## BEGIN DOCUMENT
1) Tax returns of Dee and "Barry Evans." These are not records of the LLC, nor are they necessary to the purpose. This request is denied.
2) All correspondence among a number of named individuals. These are not records of the LLC, nor are they necessary to the purpose. This request is denied.
3) A "list" of all decisions made by the "Managing Members" in the last three years, whether in writing, by text, and/or by email. This is a demand for the LLC to create a document, not a proper demand to inspect corporate records. In any event, it is overbroad. This request is denied.
4) Create and provide an audited accounting "of all amounts due by or to Jeff, Davis and Dee." This is not a request for a corporate record, and is denied.
5) Provide Basil Kollias' employment agreement. Andrew has failed to demonstrate that this document is necessary to a proper purpose, and the request is denied.
## END DOCUMENT
▸ EXERCISES
#1 In the ruling on the LLC records requests, what two reasons are given for denying the demand for a list of all decisions made by the "Managing Members" in the last three years?
#2 Resume the ruling on the LLC records requests, starting after its final sentence.
## BEGIN MATERIAL
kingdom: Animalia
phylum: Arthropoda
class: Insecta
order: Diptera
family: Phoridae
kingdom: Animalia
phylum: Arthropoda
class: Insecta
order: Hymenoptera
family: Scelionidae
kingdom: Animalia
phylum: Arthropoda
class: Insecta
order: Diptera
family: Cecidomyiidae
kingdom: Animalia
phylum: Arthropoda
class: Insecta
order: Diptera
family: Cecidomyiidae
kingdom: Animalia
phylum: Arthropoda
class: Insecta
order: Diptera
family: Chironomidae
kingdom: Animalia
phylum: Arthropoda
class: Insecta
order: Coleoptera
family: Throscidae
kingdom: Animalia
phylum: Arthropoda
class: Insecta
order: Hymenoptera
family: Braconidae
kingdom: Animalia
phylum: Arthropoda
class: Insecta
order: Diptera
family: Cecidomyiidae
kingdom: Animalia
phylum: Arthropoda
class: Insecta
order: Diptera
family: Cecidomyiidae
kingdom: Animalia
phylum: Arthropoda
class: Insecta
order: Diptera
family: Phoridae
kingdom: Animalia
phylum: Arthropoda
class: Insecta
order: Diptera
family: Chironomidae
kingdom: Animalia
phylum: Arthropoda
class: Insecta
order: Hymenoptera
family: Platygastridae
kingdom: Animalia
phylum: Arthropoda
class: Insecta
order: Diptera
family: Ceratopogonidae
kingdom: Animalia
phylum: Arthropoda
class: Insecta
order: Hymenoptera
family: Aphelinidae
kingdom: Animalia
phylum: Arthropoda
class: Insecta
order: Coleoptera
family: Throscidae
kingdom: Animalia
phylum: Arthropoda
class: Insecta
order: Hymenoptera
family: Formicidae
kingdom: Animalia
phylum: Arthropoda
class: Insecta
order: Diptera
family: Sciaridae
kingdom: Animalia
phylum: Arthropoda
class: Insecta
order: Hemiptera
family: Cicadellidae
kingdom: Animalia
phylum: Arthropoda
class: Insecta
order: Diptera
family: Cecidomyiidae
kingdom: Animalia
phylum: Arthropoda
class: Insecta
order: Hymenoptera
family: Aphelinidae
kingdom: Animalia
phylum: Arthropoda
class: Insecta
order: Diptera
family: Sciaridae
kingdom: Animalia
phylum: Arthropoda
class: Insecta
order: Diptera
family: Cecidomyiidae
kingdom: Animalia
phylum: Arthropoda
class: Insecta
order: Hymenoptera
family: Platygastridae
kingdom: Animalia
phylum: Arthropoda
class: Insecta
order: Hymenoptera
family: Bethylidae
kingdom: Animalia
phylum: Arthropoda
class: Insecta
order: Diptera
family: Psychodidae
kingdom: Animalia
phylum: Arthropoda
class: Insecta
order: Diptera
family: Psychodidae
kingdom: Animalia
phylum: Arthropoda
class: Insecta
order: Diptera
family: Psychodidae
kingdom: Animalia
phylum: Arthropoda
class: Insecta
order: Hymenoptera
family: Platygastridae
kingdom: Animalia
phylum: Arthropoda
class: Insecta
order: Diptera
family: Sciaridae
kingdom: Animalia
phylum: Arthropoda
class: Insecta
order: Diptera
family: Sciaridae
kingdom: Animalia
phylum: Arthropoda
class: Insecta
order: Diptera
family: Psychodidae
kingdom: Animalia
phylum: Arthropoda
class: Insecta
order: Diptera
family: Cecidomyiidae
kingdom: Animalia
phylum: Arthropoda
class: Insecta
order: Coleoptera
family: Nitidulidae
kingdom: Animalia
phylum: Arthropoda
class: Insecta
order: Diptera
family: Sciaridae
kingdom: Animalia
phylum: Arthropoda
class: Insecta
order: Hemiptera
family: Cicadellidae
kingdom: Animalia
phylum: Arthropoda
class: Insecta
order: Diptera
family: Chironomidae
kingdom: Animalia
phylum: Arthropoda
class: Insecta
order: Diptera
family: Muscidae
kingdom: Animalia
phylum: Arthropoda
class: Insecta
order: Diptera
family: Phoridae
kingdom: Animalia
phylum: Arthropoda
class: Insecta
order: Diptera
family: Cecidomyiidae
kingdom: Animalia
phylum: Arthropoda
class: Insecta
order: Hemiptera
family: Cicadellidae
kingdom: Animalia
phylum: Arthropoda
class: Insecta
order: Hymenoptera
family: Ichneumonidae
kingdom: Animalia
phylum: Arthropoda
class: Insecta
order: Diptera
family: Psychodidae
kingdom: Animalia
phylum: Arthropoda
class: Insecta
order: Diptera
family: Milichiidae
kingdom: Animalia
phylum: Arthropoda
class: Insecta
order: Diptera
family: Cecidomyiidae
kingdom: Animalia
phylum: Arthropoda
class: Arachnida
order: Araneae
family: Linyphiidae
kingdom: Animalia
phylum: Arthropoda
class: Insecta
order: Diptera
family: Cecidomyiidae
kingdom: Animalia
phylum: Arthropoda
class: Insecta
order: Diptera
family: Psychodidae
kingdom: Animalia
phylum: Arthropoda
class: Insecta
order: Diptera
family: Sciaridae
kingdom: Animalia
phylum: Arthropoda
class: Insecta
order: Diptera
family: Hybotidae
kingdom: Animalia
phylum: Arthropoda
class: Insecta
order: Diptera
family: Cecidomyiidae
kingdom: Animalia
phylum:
## END MATERIAL
▸ TASK-BY-TASK ANSWERS
#1 It demands that the LLC create a document rather than inspect corporate records, and it is overbroad.

#2
6) Records concerning approval by the Managing Members of the following expenses: Jeff and Jim Poole's construction trip; all Best Buy purchases in which the aggregate of purchases is over $1, 000 per month; new credit card line of $15, 000; Dee's initial cash advance of $1, 500 from the credit line; Dee's ongoing cash advances raising the credit line balance to -$3, 960.54; [D]ee's landscaping purchases; each one of Dee's and Jeff's discounts to 25 separate friends and charities; roof repair receipts, estimates, quotes and warranty; purchases of 'artwork' from Aztec copies." These documents are pertinent to understanding the operation and value of the LLC, which I have found to be Andrew's proper purpose. To the extent there exist documents evincing Managers' Meetings at which these topics were discussed, and presentations made at the meetings and minutes of the meetings referencing them, they must be produced to Andrew.
7) Documents showing the tenants of Les Chaudieres for the past three years, and rental amounts generated from these tenants. This request is granted, because it relates to the value of the LLC's asset.
8) Records relating to obtaining of certain powers of attorney and apostilles. Andrew has failed to show that these records are related to a proper purpose, and the request is denied.
9) All bills from "Basil Kollias and Michelle Desir" together with all emails and texts from Davis Jr. to those individuals. Andrew has failed to show that these records relate to a proper purpose, and the request is denied.
10) "[A]ll correspondence between the LLC and FOWP, Kidney Foundation, Westtown school, Brian Fahey, etc., etc." Andrew has failed to show that these records relate to a proper purpose, and the request is denied.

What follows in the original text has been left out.